I can’t really talk much about a smell here, because I didn’t want to be seen sniffing my bottle like a nutjob at work (open-air cubicle). Besides, iced tea isn’t usually as fragrant as its hot cousin. First sip… grimace. It tastes like really cold green tea. Okay, that sounds ridiculous, but it’s true. It tasted like tea I had left out, half-drunk in a mug somewhere. Not my style.
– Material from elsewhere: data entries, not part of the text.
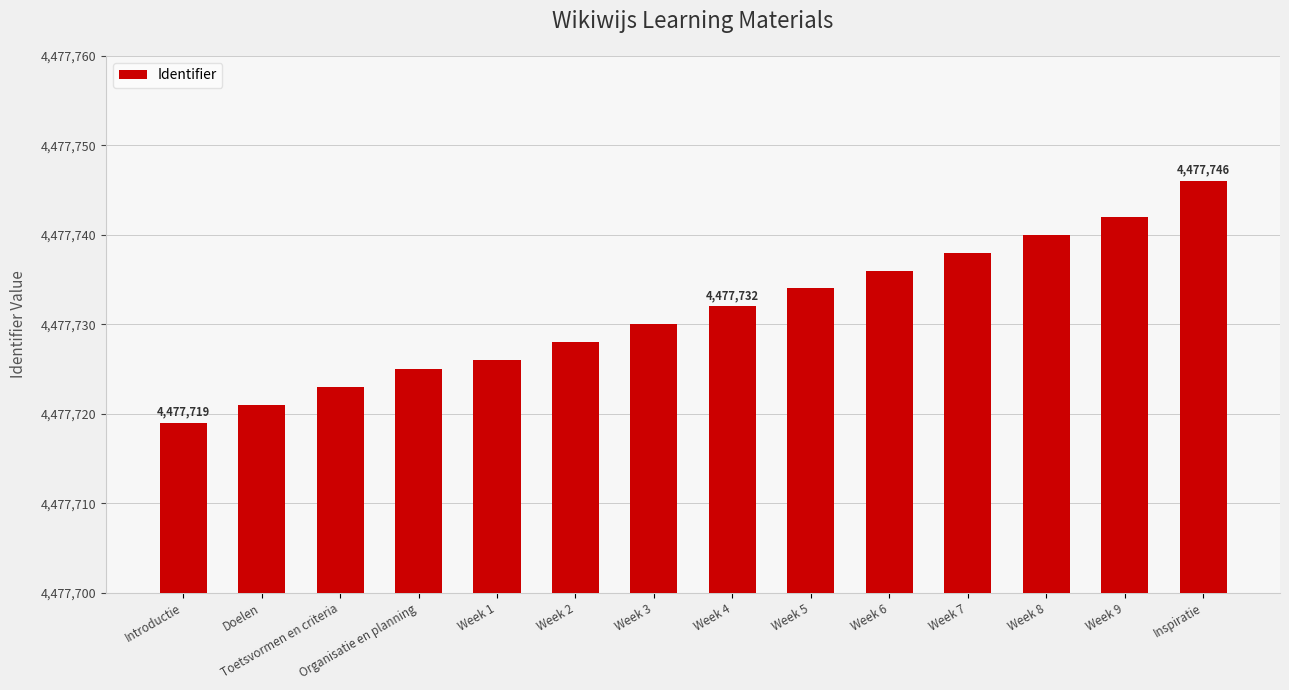

Reading left to right, list all the values displayed in this chart.

Introductie=4477719	Doelen=4477721	Toetsvormen en criteria=4477723	Organisatie en planning=4477725	Week 1=4477726	Week 2=4477728	Week 3=4477730	Week 4=4477732	Week 5=4477734	Week 6=4477736	Week 7=4477738	Week 8=4477740	Week 9=4477742	Inspiratie=4477746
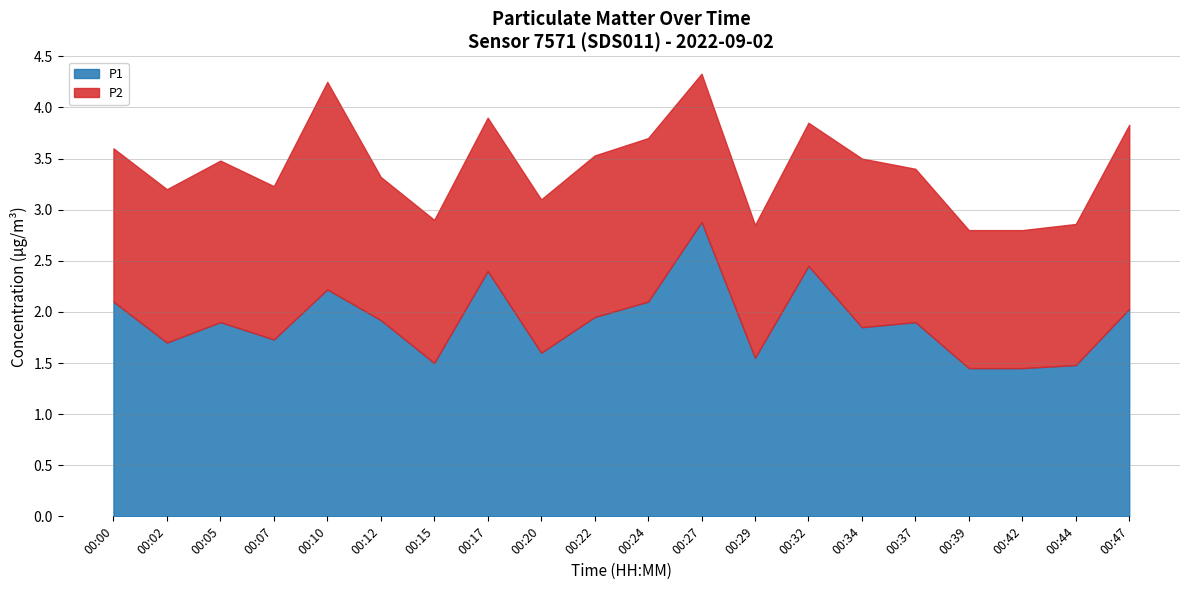

How many interior local peaks does the P1 series have?

6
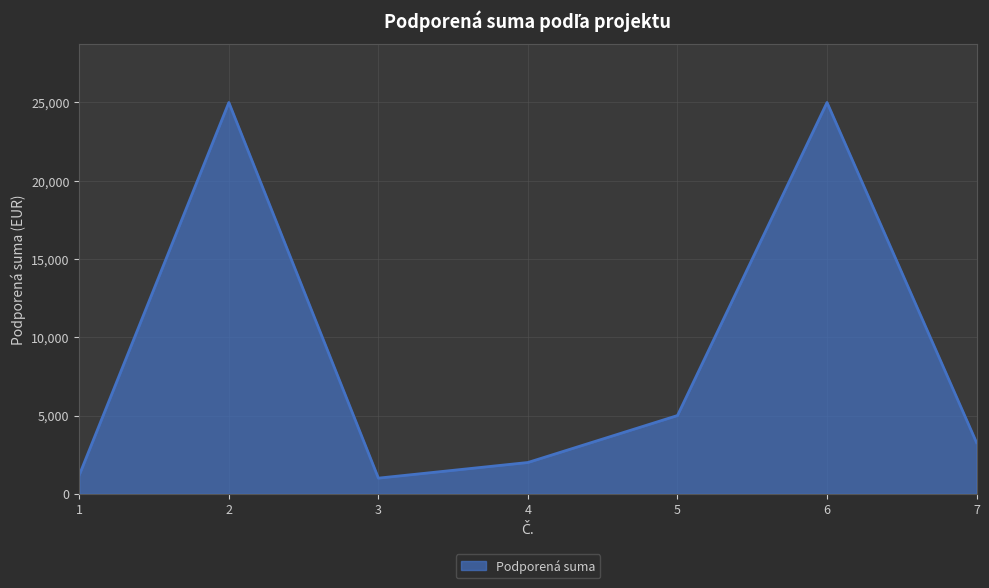

What is the maximum value shown in the chart?

25000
It’s really interesting, though, in that this is an iced tea that tastes like tea. There’s no getting around it. It’s got the vegetal notes of a Japanese green throughout. A little bit more bitter than I like my greens, and the sweetness is muted through the cold. But it’s clearly green. It just tastes really plain. After a few sips in a row, I was losing the tea taste and just getting this sort of pure-water taste. Not that that’s bad, but it wasn’t a riot of nommy goodness in my mouth.
Sort of a meh.
Let me know how your tea journeys are going lately, guys! Happy holidays, Steepsterites!